Há tempo, ouço o clamor de
diversos sambistas de São Paulo pedindo mais
profissionalização no carnaval paulista, e alguns
citam como exemplo o carnaval carioca...
Claro, sem os problemas atuais.
E agora que isso vem acontecendo
essa minoria insiste em "reclamar", só que ao invés de reclamar com o
contratante, ou seja, com o
(a) presidente, ficam "atirando" em vão para
todos os lados.
Segue um exemplo de conscientização, tirado
de um tópico:
"Profissional do
samba, aquele que não declara seu amor a escola, mas é competente em algum
segmento, este sim, eu não vejo problema nenhum em mudar de escola, afinal...
Escola de Samba também é uma empresa (com CGC e tudo mais) e precisa de
gente com talento e capacidade, e se na sua comunidade não se encontra alguém
para preencher esta vaga, nada mais natural do que procurar um profissional"
- Sérgio Porteleandro.
Parabéns pela clareza!
Esse negócio de falar que esse profissional não tem identidade, é
contraditório. Quando essa pessoa contratada chega em uma escola sabe-se que
ela não pertence à escola, porém, é do samba e...

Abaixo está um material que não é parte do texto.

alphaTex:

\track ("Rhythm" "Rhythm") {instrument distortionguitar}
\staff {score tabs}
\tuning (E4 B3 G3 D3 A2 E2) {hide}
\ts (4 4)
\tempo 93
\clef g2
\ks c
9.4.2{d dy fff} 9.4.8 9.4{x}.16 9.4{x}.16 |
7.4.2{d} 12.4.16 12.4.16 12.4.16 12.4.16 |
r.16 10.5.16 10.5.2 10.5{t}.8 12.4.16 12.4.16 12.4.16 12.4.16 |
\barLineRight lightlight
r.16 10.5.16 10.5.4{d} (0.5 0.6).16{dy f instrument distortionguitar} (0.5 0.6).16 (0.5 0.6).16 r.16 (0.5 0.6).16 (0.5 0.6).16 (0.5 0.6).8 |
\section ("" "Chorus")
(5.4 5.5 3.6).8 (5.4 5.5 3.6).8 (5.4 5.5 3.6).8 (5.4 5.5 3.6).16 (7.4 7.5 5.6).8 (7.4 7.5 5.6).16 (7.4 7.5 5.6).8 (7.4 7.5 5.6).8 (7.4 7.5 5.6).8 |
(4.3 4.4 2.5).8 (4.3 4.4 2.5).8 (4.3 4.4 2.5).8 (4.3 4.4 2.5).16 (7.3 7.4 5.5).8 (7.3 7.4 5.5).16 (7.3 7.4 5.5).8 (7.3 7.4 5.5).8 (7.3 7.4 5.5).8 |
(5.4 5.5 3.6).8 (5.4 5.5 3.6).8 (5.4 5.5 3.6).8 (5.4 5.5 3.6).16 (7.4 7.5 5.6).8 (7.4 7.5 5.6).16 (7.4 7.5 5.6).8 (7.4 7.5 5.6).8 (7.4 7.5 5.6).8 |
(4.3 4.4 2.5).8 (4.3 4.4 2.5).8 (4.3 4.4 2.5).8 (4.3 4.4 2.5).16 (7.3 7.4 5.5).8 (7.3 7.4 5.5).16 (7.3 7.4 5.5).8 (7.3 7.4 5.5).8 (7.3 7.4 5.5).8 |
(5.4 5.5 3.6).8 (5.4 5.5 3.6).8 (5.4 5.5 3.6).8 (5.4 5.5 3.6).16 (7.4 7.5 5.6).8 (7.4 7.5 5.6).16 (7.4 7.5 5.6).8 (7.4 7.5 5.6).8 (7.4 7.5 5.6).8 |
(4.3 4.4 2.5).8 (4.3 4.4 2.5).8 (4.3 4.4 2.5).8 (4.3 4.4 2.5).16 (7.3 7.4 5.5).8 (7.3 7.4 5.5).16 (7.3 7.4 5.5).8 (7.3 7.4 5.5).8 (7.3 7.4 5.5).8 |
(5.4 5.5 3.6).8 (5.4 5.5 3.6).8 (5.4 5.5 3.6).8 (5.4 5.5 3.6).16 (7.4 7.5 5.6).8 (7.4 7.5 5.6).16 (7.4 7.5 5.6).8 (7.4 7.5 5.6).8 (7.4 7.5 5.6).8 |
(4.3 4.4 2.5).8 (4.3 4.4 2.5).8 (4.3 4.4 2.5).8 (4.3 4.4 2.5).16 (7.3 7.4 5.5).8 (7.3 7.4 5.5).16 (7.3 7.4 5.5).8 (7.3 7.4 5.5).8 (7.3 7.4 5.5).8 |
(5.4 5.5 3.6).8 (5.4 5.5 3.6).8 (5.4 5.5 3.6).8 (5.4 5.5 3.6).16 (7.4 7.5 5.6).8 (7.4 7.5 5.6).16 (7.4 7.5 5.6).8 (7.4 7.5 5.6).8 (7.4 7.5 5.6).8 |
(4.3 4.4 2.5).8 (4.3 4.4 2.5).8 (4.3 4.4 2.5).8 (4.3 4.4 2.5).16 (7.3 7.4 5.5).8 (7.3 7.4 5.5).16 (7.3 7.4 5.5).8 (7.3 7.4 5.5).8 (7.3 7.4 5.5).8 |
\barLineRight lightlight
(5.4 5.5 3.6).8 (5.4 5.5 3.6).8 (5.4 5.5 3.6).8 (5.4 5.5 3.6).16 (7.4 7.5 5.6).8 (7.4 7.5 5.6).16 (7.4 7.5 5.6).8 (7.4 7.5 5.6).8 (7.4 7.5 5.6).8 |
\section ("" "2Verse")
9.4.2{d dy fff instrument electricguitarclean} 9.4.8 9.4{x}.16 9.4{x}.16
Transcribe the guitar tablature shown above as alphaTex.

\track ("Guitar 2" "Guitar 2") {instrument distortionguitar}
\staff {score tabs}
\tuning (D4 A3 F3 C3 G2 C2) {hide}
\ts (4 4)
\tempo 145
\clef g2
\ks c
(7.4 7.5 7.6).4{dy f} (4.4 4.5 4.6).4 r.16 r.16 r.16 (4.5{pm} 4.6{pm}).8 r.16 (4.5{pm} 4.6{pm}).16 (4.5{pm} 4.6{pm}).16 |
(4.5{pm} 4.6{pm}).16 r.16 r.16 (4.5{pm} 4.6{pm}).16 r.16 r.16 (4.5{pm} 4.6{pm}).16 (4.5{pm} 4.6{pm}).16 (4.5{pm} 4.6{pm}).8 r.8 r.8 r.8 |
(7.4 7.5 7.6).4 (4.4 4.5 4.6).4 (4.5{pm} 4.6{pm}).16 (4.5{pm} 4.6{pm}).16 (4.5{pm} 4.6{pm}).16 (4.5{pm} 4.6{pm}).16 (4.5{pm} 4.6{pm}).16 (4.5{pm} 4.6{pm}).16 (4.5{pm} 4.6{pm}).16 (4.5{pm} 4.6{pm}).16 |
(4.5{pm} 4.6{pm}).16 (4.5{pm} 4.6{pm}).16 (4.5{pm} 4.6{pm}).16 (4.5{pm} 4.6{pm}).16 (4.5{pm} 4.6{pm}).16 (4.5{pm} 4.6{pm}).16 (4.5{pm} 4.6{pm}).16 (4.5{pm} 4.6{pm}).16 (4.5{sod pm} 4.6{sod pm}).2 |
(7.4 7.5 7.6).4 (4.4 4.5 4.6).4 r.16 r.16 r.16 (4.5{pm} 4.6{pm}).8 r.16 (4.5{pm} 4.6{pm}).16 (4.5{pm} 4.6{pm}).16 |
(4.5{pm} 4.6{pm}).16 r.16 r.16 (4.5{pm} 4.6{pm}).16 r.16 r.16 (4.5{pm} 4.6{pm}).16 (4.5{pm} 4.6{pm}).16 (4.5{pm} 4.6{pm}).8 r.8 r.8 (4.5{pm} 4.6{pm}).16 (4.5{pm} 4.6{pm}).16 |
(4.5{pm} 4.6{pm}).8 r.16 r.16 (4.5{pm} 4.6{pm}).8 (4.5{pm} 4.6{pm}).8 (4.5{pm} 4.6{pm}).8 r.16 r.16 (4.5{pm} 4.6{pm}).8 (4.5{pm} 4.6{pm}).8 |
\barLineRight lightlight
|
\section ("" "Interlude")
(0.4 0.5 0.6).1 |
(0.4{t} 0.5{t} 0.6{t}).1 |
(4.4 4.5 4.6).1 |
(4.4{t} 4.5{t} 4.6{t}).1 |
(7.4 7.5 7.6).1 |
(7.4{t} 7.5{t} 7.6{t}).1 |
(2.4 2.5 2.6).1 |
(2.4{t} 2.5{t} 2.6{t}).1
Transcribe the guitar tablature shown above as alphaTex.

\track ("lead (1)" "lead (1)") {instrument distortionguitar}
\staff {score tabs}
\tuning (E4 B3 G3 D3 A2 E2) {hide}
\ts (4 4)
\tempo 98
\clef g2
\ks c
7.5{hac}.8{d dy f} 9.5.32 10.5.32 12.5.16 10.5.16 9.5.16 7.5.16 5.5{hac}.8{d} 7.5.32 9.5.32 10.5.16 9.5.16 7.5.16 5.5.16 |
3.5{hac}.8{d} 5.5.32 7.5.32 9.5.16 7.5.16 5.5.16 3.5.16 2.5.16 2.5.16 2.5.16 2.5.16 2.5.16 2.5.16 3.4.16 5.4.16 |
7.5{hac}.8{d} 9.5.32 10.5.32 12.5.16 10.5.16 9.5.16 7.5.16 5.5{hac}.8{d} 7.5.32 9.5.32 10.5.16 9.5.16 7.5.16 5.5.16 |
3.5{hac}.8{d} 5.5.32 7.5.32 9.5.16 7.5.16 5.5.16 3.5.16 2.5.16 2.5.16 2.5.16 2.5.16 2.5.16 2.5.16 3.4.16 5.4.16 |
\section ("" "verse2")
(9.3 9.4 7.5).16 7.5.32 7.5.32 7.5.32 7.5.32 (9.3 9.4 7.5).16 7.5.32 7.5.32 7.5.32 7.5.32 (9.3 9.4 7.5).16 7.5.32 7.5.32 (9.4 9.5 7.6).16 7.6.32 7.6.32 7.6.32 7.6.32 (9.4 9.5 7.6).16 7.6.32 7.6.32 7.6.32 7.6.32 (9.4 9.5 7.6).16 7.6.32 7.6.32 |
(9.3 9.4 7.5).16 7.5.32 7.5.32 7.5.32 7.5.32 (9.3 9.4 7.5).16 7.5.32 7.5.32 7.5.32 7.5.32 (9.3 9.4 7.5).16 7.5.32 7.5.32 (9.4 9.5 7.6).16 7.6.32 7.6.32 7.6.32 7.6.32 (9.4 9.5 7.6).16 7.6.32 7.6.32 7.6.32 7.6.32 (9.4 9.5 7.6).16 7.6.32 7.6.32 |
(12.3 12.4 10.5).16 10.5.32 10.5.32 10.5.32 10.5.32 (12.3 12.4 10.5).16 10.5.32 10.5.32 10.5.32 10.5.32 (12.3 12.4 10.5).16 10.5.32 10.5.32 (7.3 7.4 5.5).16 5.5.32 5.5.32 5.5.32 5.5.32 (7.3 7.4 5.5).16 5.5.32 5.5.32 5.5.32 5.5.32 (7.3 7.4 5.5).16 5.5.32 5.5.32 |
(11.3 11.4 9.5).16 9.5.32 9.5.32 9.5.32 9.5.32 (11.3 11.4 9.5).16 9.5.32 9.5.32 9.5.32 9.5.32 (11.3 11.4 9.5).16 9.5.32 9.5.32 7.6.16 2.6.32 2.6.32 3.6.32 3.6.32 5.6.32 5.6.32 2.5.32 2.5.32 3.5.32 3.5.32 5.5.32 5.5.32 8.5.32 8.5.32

está na escola, vestirá a camisa e lutará para que a escola esteja
sempre no topo, afinal será um desejo mútuo, o sucesso de um depende do outro.
Portanto... Não vejo nada de ilícito ou imoral
nessas contratações, pois o que vale neste caso é o resultado final, e quem
paga pode e deve cobrar por resultados, no final a renovação ou não, irá
depender exatamente do resultado.
Coisa que não se pode cobrar do componente comum.